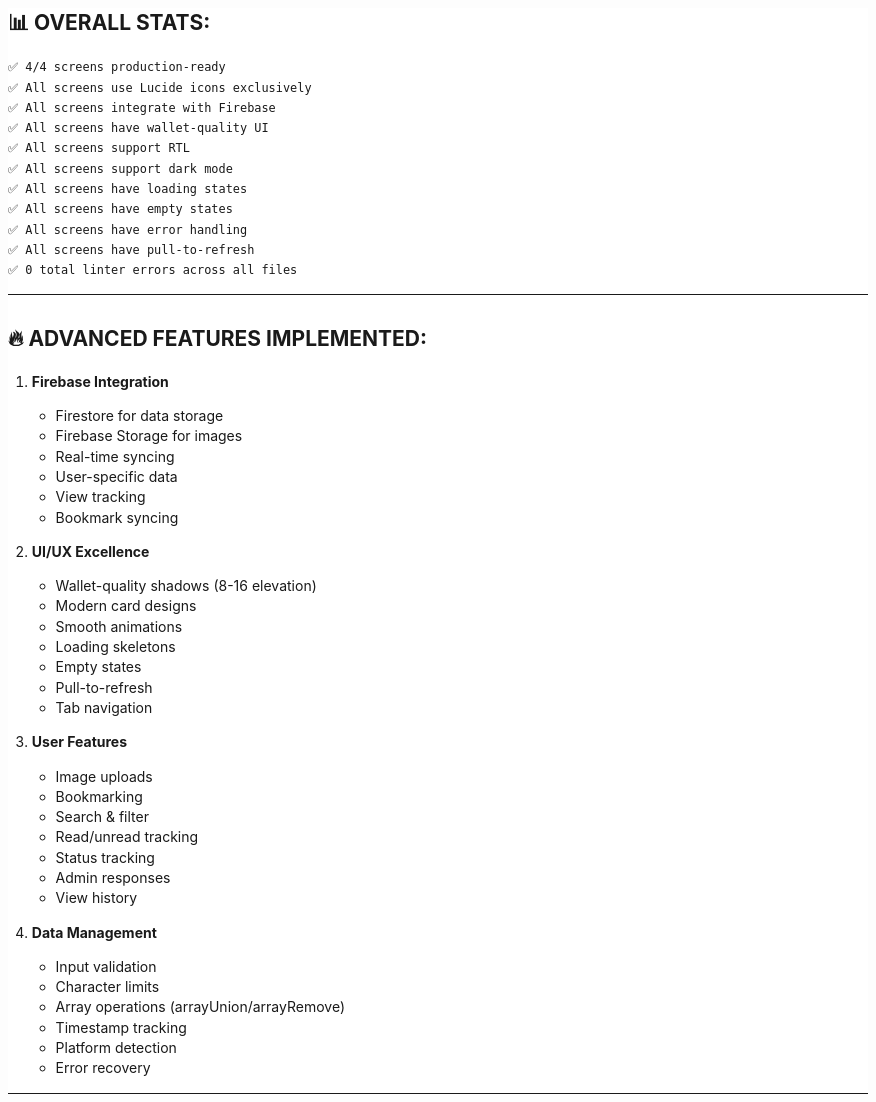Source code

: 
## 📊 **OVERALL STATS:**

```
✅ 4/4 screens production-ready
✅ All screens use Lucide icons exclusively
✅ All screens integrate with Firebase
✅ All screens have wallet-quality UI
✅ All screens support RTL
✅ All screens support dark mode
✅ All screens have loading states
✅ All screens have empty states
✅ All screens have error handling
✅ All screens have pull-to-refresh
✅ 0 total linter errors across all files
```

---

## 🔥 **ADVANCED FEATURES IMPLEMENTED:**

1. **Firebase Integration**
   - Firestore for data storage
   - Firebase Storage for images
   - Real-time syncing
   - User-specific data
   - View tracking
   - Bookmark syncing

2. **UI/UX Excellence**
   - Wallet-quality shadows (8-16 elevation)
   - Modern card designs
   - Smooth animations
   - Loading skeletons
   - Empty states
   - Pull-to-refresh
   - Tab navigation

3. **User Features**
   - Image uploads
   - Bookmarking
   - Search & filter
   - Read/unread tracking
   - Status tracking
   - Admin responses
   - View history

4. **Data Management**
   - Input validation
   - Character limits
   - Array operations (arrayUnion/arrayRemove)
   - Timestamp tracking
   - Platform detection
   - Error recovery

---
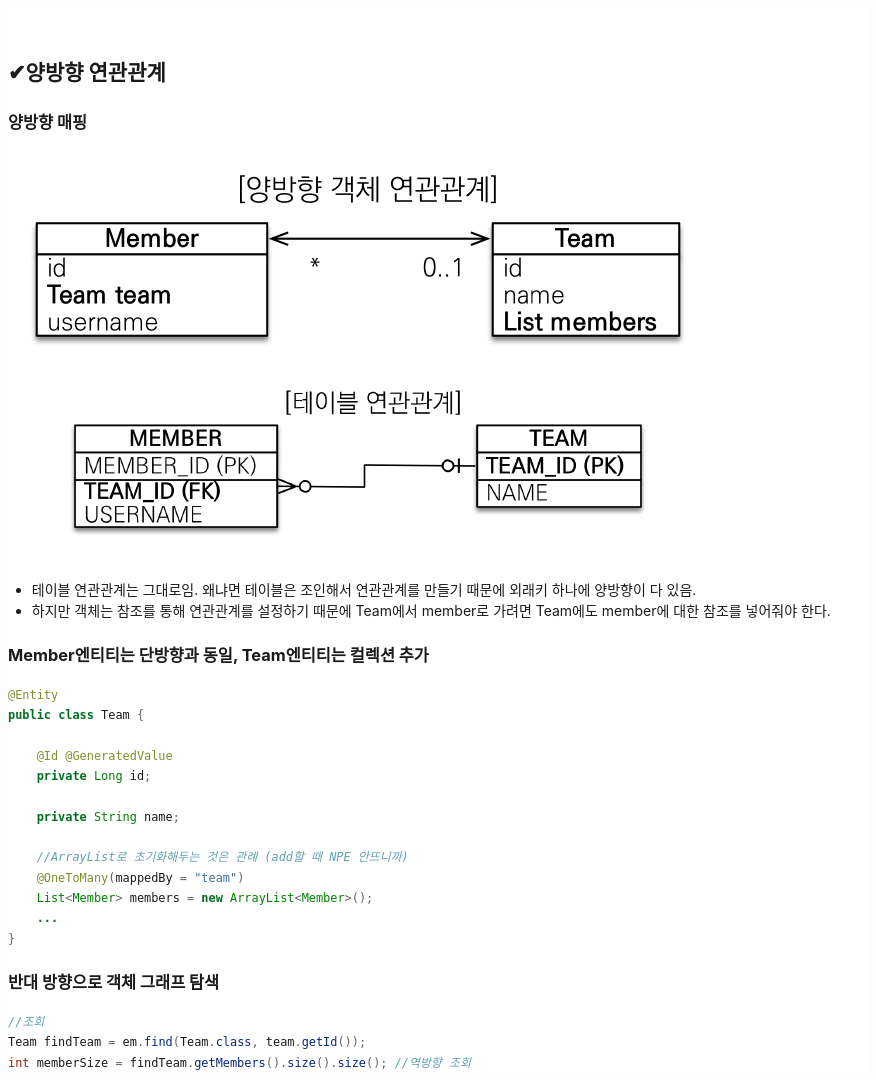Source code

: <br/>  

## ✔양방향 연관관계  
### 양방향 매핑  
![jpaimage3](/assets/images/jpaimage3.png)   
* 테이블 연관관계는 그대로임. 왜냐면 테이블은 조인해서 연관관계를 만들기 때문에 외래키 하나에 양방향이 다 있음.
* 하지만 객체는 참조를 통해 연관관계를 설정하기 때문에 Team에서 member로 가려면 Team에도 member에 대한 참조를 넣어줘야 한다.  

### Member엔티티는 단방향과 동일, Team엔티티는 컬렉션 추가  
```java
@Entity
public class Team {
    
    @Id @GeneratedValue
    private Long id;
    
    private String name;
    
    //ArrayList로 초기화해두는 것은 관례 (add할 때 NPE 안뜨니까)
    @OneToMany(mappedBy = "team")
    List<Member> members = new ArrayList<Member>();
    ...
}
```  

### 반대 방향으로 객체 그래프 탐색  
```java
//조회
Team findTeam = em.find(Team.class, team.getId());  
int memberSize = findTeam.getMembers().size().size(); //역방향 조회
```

- - -

Required work: Working from the listing above, retype it exactly but include no images.

Output below:
Source code

: 
## 📊 **OVERALL STATS:**

```
✅ 4/4 screens production-ready
✅ All screens use Lucide icons exclusively
✅ All screens integrate with Firebase
✅ All screens have wallet-quality UI
✅ All screens support RTL
✅ All screens support dark mode
✅ All screens have loading states
✅ All screens have empty states
✅ All screens have error handling
✅ All screens have pull-to-refresh
✅ 0 total linter errors across all files
```

---

## 🔥 **ADVANCED FEATURES IMPLEMENTED:**

1. **Firebase Integration**
   - Firestore for data storage
   - Firebase Storage for images
   - Real-time syncing
   - User-specific data
   - View tracking
   - Bookmark syncing

2. **UI/UX Excellence**
   - Wallet-quality shadows (8-16 elevation)
   - Modern card designs
   - Smooth animations
   - Loading skeletons
   - Empty states
   - Pull-to-refresh
   - Tab navigation

3. **User Features**
   - Image uploads
   - Bookmarking
   - Search & filter
   - Read/unread tracking
   - Status tracking
   - Admin responses
   - View history

4. **Data Management**
   - Input validation
   - Character limits
   - Array operations (arrayUnion/arrayRemove)
   - Timestamp tracking
   - Platform detection
   - Error recovery

---
Source code

: <br/>  

## ✔양방향 연관관계  
### 양방향 매핑  
![jpaimage3](/assets/images/jpaimage3.png)   
* 테이블 연관관계는 그대로임. 왜냐면 테이블은 조인해서 연관관계를 만들기 때문에 외래키 하나에 양방향이 다 있음.
* 하지만 객체는 참조를 통해 연관관계를 설정하기 때문에 Team에서 member로 가려면 Team에도 member에 대한 참조를 넣어줘야 한다.  

### Member엔티티는 단방향과 동일, Team엔티티는 컬렉션 추가  
```java
@Entity
public class Team {
    
    @Id @GeneratedValue
    private Long id;
    
    private String name;
    
    //ArrayList로 초기화해두는 것은 관례 (add할 때 NPE 안뜨니까)
    @OneToMany(mappedBy = "team")
    List<Member> members = new ArrayList<Member>();
    ...
}
```  

### 반대 방향으로 객체 그래프 탐색  
```java
//조회
Team findTeam = em.find(Team.class, team.getId());  
int memberSize = findTeam.getMembers().size().size(); //역방향 조회
```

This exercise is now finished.